Is this a bit of journalistic over-simplified hype, or do I have it wrong?

Well, it is a bit hyped up, IMO.

ChrispenEvan said:


it seems all they’ve done, for high values of “all”, is worked out a more reliable method.

Agreed.

There have been many demonstrations of quantum entanglement, but it’s nice to do it over larger distances, as that helps to verify that it is actually working according to theory and that entanglement really does happen instantaneously. The bigger the distance, the harder it is to claim that the observed effects are due to some overlooked classical mechanism.

We’ve been able to demonstrate “simple” quantum entanglement for quite a while now; we can even utilise it in primitive quantum computer and communications circuitry, although such technology is still in its infancy.

As MartinB points out, it’s not possible to use quantum entanglement to transmit information instantly, since verification of the quantum state at the other end requires the use of a classical channel which, of course, is bounded by the speed of light.

MartinB also mentions that quantum teleportation is a bit different to plain quantum entanglement. The term “quantum teleportation” (QT) is a bit misleading.

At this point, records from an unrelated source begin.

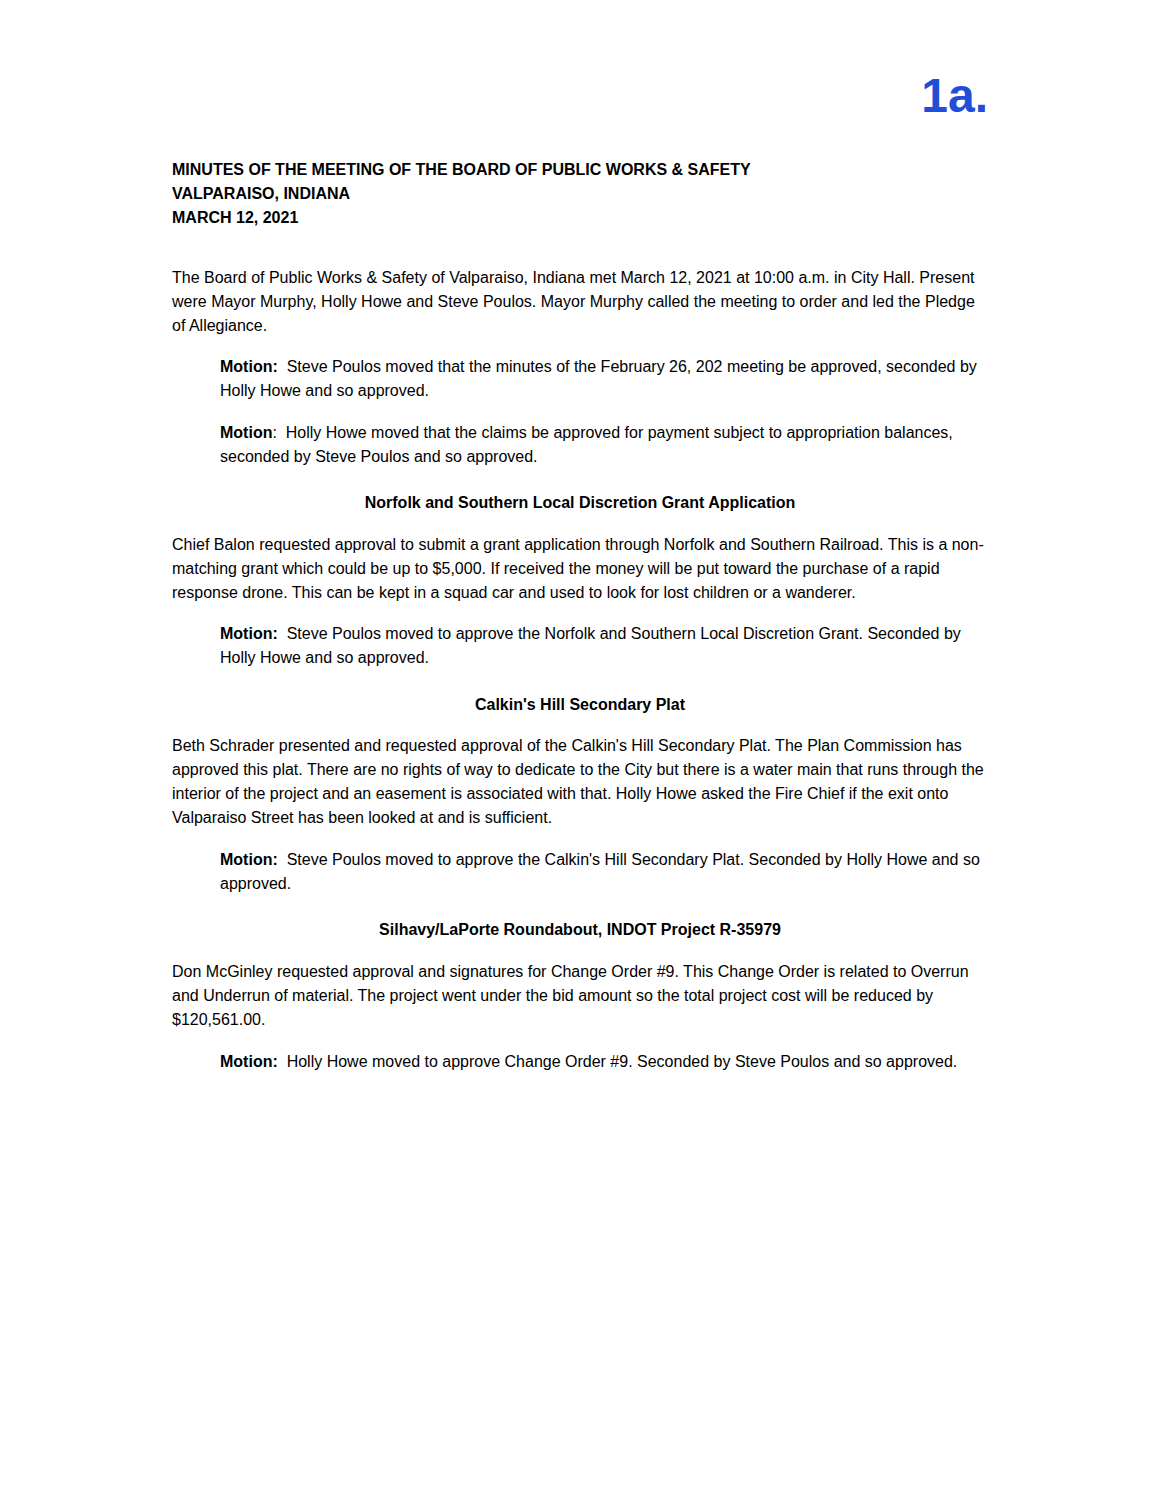1a.
MINUTES OF THE MEETING OF THE BOARD OF PUBLIC WORKS & SAFETY
VALPARAISO, INDIANA
MARCH 12, 2021
The Board of Public Works & Safety of Valparaiso, Indiana met March 12, 2021 at 10:00 a.m. in City Hall. Present were Mayor Murphy, Holly Howe and Steve Poulos. Mayor Murphy called the meeting to order and led the Pledge of Allegiance.
Motion: Steve Poulos moved that the minutes of the February 26, 202 meeting be approved, seconded by Holly Howe and so approved.
Motion: Holly Howe moved that the claims be approved for payment subject to appropriation balances, seconded by Steve Poulos and so approved.
Norfolk and Southern Local Discretion Grant Application
Chief Balon requested approval to submit a grant application through Norfolk and Southern Railroad. This is a non-matching grant which could be up to $5,000. If received the money will be put toward the purchase of a rapid response drone. This can be kept in a squad car and used to look for lost children or a wanderer.
Motion: Steve Poulos moved to approve the Norfolk and Southern Local Discretion Grant. Seconded by Holly Howe and so approved.
Calkin's Hill Secondary Plat
Beth Schrader presented and requested approval of the Calkin's Hill Secondary Plat. The Plan Commission has approved this plat. There are no rights of way to dedicate to the City but there is a water main that runs through the interior of the project and an easement is associated with that. Holly Howe asked the Fire Chief if the exit onto Valparaiso Street has been looked at and is sufficient.
Motion: Steve Poulos moved to approve the Calkin's Hill Secondary Plat. Seconded by Holly Howe and so approved.
Silhavy/LaPorte Roundabout, INDOT Project R-35979
Don McGinley requested approval and signatures for Change Order #9. This Change Order is related to Overrun and Underrun of material. The project went under the bid amount so the total project cost will be reduced by $120,561.00.
Motion: Holly Howe moved to approve Change Order #9. Seconded by Steve Poulos and so approved.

QT does not involve transmitting matter from point A to point B, it involves transmitting the quantum state of a particle (or larger quantum system).

The quantum state of a system is the full quantum-level description of that system. But Heisenberg’s Uncertainty Principle (HUP) prevents us from accessing all of the information locked up in the quantum state, and it also makes it impossible to duplicate the quantum state, eg if we have an electron at position A in a particular quantum state (disregarding position) we can’t force an electron at position B into exactly the same quantum state as the electron at A. But if our apparatus is allowed to scramble the quantum state of the electron at A during the process then we can effectively transmit electron A’s original state to the electron at B. And that’s what we mean by quantum teleportation.